- **Source**
When Every Particle Proclaims the Struggle: The Cry of Pash’s Blood
By Muhammad Amir Hussaini
Author’s Note: The Echoes of a Crimson Dawn
This piece bridges two eras of resistance, transposing the revolutionary imagery of the 1970s Punjab poet Pash onto the contemporary struggle in Balochistan. Although my linguistic roots are in Urdu, Haryanvi, and Awadhi rather than Punjabi, the pulse of these verses transcends dialect. Just as the state once tried to “handcuff the sun” by labeling every cry for justice as a “Naxalite” conspiracy, we see the same pattern today. This writing asserts that rebellion is not an imported product but the organic scream of the earth when oppression becomes unbearable; the poet is merely the scribe of this inevitable truth.
Pash’s poem is not merely a collection of words; it is the outcry of that crimson blood which knows how to look a tyrannical system straight in the eye. It is a portrait of the Punjab of the 1970s, where the sparks of revolution set hearts ablaze.
Pash suggests that when the conscience awakens, every element of the universe becomes a rebel. The sun, which until yesterday was just an excuse for the day to begin, now raises its fists every morning and evening to offer a “Lal Salaam” (Red Salute). This sun is no longer bound by your oppressive laws—it has become a Naxalite! The state’s functionaries are bewildered, wondering how to handcuff the sun when it openly broadcasts the call for rebellion.

- **Dataset extract**
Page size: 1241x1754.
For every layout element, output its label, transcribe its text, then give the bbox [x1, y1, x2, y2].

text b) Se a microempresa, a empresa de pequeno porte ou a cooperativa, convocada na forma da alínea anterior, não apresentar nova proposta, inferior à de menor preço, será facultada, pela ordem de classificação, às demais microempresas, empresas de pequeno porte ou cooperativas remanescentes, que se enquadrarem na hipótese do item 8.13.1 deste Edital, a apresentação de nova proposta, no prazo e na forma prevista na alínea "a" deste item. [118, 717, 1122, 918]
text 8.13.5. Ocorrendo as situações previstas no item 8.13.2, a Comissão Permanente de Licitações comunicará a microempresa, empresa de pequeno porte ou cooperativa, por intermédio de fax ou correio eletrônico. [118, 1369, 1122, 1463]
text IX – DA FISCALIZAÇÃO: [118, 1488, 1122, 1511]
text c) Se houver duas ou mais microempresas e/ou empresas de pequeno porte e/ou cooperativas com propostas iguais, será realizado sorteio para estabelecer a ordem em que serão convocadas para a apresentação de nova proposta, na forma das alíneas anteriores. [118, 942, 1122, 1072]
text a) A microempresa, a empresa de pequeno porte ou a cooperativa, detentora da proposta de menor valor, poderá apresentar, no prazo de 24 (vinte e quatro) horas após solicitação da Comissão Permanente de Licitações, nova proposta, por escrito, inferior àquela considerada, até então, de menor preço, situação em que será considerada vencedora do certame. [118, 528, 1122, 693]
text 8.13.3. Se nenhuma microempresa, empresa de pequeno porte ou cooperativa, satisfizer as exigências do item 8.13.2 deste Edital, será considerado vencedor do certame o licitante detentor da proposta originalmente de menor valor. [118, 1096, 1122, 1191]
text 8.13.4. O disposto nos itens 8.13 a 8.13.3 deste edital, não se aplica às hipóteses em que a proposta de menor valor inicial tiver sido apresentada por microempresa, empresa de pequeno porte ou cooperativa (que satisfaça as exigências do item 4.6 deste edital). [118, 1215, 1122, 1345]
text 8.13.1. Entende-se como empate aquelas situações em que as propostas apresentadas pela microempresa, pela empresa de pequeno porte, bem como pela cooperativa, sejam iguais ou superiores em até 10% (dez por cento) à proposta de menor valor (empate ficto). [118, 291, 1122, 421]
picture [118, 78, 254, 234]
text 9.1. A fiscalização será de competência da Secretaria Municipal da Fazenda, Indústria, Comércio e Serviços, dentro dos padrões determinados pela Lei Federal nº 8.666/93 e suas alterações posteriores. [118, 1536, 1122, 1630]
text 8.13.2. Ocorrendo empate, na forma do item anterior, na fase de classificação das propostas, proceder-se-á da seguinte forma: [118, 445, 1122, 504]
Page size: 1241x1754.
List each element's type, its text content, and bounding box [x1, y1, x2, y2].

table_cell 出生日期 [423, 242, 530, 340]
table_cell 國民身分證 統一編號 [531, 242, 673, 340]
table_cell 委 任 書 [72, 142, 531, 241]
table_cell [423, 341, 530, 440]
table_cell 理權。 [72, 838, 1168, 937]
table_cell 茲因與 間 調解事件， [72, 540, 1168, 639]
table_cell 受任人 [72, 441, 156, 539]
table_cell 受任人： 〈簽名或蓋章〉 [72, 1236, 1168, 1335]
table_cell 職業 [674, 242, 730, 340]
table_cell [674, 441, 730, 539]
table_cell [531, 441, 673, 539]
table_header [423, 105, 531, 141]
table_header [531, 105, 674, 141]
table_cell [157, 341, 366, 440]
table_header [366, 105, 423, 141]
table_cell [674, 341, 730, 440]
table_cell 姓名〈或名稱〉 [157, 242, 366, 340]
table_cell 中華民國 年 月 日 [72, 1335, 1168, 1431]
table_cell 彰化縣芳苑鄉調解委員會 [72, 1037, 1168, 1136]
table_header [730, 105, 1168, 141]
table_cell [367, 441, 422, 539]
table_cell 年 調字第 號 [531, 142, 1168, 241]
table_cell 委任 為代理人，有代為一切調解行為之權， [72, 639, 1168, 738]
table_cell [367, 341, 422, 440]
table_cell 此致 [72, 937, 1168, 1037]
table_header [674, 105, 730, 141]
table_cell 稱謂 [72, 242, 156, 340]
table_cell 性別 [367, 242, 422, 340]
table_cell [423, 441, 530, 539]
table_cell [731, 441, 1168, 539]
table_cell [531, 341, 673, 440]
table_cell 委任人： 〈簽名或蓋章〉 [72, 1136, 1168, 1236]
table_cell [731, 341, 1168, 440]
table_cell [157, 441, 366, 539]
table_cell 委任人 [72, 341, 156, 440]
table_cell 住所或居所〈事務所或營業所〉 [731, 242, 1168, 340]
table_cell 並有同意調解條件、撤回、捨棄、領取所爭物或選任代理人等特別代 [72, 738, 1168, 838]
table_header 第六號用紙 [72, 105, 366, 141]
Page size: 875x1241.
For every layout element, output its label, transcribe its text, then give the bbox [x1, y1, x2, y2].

- **To be done**
• 1. According to the essay on Pash's poem, what does the sun now offer every morning and evening?
• 2. Write a continuation of the essay on Pash's poem, picking up after its final sentence.
The material comes from a different source than the essay on Pash's poem.

- **Results of the tasks**
• 1. It raises its fists to offer a "Lal Salaam" (Red Salute).

• 2.
Look toward the fields! The ears of the fodder crops, which once swayed flexibly, now stand rigid—as if a farmer has clenched a fist against injustice. When the leaves of the Shisham tree rustle in the wind, they do not sing a lullaby; they distribute a message of struggle (Joojhan). The clouds in the sky no longer just pour rain; they have become crimson letters filled with rage, writing the advertisement of “People’s War” and “Revolution” across the chest of the sky.
Nature itself has become a master of guerrilla warfare. The furious flocks of birds, when they suddenly swoop and dive, teach the art of striking the enemy. Pash warns the rulers: “O masters! If you wish to stop this revolution, then go and imprison the very seasons of this earth, for now the dawn challenges you and the twilight gives the courage to rise again.”
In the end, Pash does not declare the poet’s innocence; rather, he states a profound truth: the poet is merely a medium. The “guilty” party is this soil, every particle of which is screaming for rebellion. The poet is no magician; he only writes what the people’s “Sangram” (Struggle) compels him to write.
O Youth! If there is heat in your blood, then rise! For when every particle of the earth begins to speak, silence becomes more dangerous than death.
When Blood Speaks: State Astonishment and Pash’s Proclamation
Today, Pakistan’s civil society, state agents, and court-appointed intellectuals look upon the struggle in Balochistan with the same bewilderment and shock with which the Indian bourgeoisie viewed the Naxalbari movement during Pash’s era. They wonder: what is this beautiful revolutionary crimson in the eyes of these educated Baloch youths, these poor shepherds, these fishermen, these courageous women, and the workers in the mines?
The state’s propaganda machinery today labels every voice raised for its rights as a “BLA terrorist,” exactly how the Indian government used to malign every revolutionary voice as “Naxalite.” In the eyes of the state today, every Baloch boy or girl who touches a book by Karl Marx, Lenin, Che Guevara, Frantz Fanon, or Sartre is a terrorist. For them, the publisher who prints these thoughts is a “proxy,” and the bookseller spreading knowledge is a “criminal.”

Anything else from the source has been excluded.